If the sheaf Laplacian L has full column rank, the minimum energy configuration is unique:

```
x* = argmin_x ||Dx||^2_W = L^+ b
```

where L^+ is the pseudoinverse and b encodes boundary conditions.

### Theorem: Cheeger Inequality

The spectral gap (second smallest eigenvalue) of L relates to graph cuts:

```
lambda_2 / 2 <= h(G) <= sqrt(2 * lambda_2)
```

where h(G) is the Cheeger constant. This enables **cut prediction** from spectral analysis.

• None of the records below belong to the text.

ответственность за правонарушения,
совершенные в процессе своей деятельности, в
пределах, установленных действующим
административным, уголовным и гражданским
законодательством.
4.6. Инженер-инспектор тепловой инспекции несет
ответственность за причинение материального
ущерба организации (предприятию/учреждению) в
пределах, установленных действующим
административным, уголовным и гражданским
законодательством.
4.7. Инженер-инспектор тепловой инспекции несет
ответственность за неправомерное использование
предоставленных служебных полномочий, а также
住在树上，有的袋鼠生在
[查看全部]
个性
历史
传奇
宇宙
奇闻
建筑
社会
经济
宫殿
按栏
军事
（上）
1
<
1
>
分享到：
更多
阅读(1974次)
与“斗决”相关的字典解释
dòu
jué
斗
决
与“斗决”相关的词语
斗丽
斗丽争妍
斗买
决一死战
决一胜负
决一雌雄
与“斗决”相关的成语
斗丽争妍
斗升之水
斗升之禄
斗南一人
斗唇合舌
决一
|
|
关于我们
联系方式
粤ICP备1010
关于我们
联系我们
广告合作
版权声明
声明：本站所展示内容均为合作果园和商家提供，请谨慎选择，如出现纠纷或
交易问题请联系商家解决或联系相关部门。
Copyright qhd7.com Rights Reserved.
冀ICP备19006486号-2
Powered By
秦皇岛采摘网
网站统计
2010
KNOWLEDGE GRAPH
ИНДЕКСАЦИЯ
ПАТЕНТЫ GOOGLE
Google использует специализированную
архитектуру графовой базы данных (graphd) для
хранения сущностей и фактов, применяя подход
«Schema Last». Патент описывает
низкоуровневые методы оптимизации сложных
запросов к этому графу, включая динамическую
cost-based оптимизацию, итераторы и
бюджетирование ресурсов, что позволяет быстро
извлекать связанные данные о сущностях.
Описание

### Theorem: Hodge Decomposition

The space of edge states decomposes:

```
C^1(G, F) = im(delta_0) + ker(delta_1) + H^1(G, F)
```

This separates gradient flows (consistent), harmonic forms (neutral), and cohomology (obstructions).

---

## Related Decisions

- [ADR-004: Spectral Invariants](ADR-004-spectral-invariants.md) - Uses sheaf Laplacian eigenvalues
- [ADR-002: Category Theory](ADR-002-category-topos.md) - Sheaves are presheaves satisfying gluing
- [ADR-003: Homotopy Type Theory](ADR-003-homotopy-type-theory.md) - Higher sheaves and stacks

---

## References

1. Hansen, J., & Ghrist, R. (2019). "Toward a spectral theory of cellular sheaves." Journal of Applied and Computational Topology.

2. Curry, J. (2014). "Sheaves, Cosheaves and Applications." PhD thesis, University of Pennsylvania.

3. Robinson, M. (2014). "Topological Signal Processing." Springer.

4. Bodnar, C., et al. (2022). "Neural Sheaf Diffusion: A Topological Perspective on Heterophily and Oversmoothing in GNNs." NeurIPS.

5. Ghrist, R. (2014). "Elementary Applied Topology." Createspace.

---

## Appendix: Worked Example

Consider a knowledge graph with three facts:

- F1: "Paris is the capital of France" (state: [1, 0, 0, 1])
- F2: "France is in Europe" (state: [0, 1, 1, 0])
- F3: "Paris is not in Europe" (state: [1, 0, 0, -1]) -- HALLUCINATION

Edges with identity restriction maps:
- E1: F1 -> F2 (France connection)
- E2: F1 -> F3 (Paris connection)
- E3: F2 -> F3 (Europe connection)

Residuals:
- r_{E1} = [1,0,0,1] - [0,1,1,0] = [1,-1,-1,1], ||r||^2 = 4
- r_{E2} = [1,0,0,1] - [1,0,0,-1] = [0,0,0,2], ||r||^2 = 4
- r_{E3} = [0,1,1,0] - [1,0,0,-1] = [-1,1,1,1], ||r||^2 = 4

Total energy = 4 + 4 + 4 = 12 (HIGH -- indicates hallucination)

If F3 were corrected to "Paris is in Europe" (state: [1,0,1,1]):
- r_{E3} = [0,1,1,0] - [1,0,1,1] = [-1,1,0,-1], ||r||^2 = 3

Energy decreases, indicating better coherence.